**INFORMATION SUPPLIED:**
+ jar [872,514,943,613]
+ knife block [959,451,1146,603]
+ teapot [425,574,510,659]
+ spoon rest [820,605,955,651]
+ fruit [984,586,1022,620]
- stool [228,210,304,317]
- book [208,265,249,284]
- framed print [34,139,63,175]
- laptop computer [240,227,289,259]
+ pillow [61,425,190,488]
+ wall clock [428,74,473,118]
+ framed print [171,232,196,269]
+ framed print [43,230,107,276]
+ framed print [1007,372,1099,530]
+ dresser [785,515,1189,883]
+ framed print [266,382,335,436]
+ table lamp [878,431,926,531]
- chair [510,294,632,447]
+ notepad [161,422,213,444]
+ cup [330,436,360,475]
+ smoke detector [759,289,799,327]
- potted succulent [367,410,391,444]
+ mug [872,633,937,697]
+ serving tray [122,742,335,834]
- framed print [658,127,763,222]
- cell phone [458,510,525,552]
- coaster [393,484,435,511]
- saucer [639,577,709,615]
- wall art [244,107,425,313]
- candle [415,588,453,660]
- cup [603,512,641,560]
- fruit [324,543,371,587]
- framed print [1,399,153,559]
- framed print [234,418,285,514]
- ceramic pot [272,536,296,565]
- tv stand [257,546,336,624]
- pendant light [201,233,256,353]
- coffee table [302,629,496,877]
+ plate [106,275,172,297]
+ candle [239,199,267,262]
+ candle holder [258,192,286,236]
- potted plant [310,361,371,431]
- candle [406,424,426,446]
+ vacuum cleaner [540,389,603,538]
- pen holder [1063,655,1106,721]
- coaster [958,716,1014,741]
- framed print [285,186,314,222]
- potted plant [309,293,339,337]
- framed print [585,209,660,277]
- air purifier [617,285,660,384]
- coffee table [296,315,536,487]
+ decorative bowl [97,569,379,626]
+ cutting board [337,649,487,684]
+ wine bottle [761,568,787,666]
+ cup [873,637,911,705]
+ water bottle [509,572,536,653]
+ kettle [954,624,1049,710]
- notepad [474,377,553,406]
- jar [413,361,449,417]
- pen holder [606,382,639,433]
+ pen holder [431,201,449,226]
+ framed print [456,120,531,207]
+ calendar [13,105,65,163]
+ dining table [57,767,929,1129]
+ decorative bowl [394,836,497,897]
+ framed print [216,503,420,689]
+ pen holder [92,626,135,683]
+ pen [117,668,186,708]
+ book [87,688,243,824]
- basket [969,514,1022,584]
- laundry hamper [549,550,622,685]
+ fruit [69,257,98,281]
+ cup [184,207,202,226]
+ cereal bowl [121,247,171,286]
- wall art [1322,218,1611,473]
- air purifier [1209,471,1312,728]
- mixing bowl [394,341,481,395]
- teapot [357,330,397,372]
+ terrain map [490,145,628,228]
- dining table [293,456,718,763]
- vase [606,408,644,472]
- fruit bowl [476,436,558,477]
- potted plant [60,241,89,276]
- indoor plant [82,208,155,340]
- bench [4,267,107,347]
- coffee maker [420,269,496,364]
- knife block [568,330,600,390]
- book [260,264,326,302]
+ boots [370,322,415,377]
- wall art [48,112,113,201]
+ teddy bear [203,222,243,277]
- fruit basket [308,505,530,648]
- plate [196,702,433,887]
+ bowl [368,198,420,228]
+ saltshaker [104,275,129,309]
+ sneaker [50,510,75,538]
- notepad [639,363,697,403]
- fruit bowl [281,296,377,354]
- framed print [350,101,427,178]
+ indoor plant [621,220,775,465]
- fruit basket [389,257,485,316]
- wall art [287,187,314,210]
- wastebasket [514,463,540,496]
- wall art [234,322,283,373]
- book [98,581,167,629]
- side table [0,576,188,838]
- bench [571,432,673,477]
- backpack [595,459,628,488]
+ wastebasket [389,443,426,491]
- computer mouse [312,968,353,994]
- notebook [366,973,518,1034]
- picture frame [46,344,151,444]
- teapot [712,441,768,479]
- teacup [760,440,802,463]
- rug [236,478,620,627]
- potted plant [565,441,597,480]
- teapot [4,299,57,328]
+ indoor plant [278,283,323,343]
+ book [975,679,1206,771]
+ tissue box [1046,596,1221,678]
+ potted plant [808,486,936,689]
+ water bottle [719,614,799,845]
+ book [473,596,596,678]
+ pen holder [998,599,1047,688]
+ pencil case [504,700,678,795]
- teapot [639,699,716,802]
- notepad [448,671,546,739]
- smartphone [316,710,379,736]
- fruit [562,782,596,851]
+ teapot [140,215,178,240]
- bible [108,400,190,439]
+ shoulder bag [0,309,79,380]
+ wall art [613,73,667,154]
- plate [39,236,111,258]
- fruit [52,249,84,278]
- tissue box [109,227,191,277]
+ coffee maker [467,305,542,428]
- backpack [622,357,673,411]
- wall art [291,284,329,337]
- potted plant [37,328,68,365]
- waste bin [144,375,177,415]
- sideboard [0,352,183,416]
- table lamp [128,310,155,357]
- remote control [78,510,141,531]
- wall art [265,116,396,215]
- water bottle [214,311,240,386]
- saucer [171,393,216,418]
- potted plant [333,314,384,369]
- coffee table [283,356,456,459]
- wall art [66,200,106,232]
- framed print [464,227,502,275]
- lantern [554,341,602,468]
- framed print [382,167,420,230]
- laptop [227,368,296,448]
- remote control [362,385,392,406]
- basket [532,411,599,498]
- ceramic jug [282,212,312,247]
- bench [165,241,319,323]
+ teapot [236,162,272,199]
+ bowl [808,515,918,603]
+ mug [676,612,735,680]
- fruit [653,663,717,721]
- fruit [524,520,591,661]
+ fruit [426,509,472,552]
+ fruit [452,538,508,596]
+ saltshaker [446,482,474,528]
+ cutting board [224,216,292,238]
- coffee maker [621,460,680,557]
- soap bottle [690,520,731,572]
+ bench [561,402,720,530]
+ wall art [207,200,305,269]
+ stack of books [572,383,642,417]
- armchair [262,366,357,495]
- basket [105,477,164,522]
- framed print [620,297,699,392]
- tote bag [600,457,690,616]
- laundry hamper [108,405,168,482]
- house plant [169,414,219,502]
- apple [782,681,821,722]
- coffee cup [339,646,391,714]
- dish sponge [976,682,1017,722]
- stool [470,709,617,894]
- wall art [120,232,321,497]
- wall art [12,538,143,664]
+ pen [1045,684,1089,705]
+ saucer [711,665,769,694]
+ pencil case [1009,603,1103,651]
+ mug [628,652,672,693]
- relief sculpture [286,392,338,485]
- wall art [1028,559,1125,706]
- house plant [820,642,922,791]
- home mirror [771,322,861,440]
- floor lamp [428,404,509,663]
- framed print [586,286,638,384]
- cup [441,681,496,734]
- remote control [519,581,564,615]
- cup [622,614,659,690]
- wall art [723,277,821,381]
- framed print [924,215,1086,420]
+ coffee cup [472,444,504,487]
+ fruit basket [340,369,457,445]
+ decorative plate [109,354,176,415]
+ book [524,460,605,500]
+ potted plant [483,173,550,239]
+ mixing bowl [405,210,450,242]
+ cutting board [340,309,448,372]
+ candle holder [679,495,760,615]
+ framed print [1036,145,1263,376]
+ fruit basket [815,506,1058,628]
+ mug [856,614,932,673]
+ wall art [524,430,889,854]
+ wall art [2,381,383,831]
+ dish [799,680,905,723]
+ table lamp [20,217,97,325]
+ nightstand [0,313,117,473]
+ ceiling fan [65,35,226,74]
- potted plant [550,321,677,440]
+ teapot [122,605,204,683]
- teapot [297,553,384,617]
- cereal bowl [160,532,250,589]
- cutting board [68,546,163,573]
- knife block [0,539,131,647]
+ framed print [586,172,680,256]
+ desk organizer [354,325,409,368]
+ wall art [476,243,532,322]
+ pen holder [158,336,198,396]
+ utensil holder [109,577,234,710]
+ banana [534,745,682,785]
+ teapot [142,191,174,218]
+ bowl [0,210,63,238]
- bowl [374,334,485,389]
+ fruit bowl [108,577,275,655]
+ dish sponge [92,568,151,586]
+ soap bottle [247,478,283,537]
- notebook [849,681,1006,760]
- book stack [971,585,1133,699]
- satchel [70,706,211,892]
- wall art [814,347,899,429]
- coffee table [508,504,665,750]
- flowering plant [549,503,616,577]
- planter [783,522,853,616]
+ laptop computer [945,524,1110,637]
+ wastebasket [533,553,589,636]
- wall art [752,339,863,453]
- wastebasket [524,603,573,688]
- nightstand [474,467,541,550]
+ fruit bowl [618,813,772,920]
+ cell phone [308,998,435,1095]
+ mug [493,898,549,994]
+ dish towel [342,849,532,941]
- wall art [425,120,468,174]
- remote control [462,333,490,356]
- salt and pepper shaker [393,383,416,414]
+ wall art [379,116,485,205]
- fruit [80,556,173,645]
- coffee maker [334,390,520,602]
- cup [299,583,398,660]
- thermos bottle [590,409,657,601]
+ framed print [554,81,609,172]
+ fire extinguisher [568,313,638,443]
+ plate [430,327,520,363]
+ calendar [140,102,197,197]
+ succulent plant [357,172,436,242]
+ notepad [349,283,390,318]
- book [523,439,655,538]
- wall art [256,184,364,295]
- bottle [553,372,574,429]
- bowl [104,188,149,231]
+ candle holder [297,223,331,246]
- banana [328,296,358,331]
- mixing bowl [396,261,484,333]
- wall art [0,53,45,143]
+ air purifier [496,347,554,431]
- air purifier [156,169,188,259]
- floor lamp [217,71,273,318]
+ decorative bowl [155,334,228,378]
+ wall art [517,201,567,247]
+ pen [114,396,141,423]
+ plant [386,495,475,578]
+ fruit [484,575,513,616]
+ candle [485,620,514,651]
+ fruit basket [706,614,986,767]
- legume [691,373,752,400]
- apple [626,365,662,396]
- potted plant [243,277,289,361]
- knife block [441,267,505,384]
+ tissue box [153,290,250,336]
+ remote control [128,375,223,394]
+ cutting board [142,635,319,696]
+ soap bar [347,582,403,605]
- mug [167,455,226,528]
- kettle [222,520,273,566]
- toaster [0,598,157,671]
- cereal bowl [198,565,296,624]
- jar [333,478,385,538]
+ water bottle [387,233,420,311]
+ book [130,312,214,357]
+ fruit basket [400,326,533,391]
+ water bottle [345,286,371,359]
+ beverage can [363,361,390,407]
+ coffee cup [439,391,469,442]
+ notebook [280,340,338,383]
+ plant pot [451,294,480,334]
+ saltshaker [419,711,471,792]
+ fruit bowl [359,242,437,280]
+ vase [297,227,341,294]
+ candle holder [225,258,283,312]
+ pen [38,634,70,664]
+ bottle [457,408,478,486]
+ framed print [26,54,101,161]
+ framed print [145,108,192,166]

**WHAT IS NEEDED:**
Start at the first line of the data above. Stop after the line containing "candle holder [258,192,286,236]", reproducing each line exactly and adding nothing.

**ANSWER SPACE:**
+ jar [872,514,943,613]
+ knife block [959,451,1146,603]
+ teapot [425,574,510,659]
+ spoon rest [820,605,955,651]
+ fruit [984,586,1022,620]
- stool [228,210,304,317]
- book [208,265,249,284]
- framed print [34,139,63,175]
- laptop computer [240,227,289,259]
+ pillow [61,425,190,488]
+ wall clock [428,74,473,118]
+ framed print [171,232,196,269]
+ framed print [43,230,107,276]
+ framed print [1007,372,1099,530]
+ dresser [785,515,1189,883]
+ framed print [266,382,335,436]
+ table lamp [878,431,926,531]
- chair [510,294,632,447]
+ notepad [161,422,213,444]
+ cup [330,436,360,475]
+ smoke detector [759,289,799,327]
- potted succulent [367,410,391,444]
+ mug [872,633,937,697]
+ serving tray [122,742,335,834]
- framed print [658,127,763,222]
- cell phone [458,510,525,552]
- coaster [393,484,435,511]
- saucer [639,577,709,615]
- wall art [244,107,425,313]
- candle [415,588,453,660]
- cup [603,512,641,560]
- fruit [324,543,371,587]
- framed print [1,399,153,559]
- framed print [234,418,285,514]
- ceramic pot [272,536,296,565]
- tv stand [257,546,336,624]
- pendant light [201,233,256,353]
- coffee table [302,629,496,877]
+ plate [106,275,172,297]
+ candle [239,199,267,262]
+ candle holder [258,192,286,236]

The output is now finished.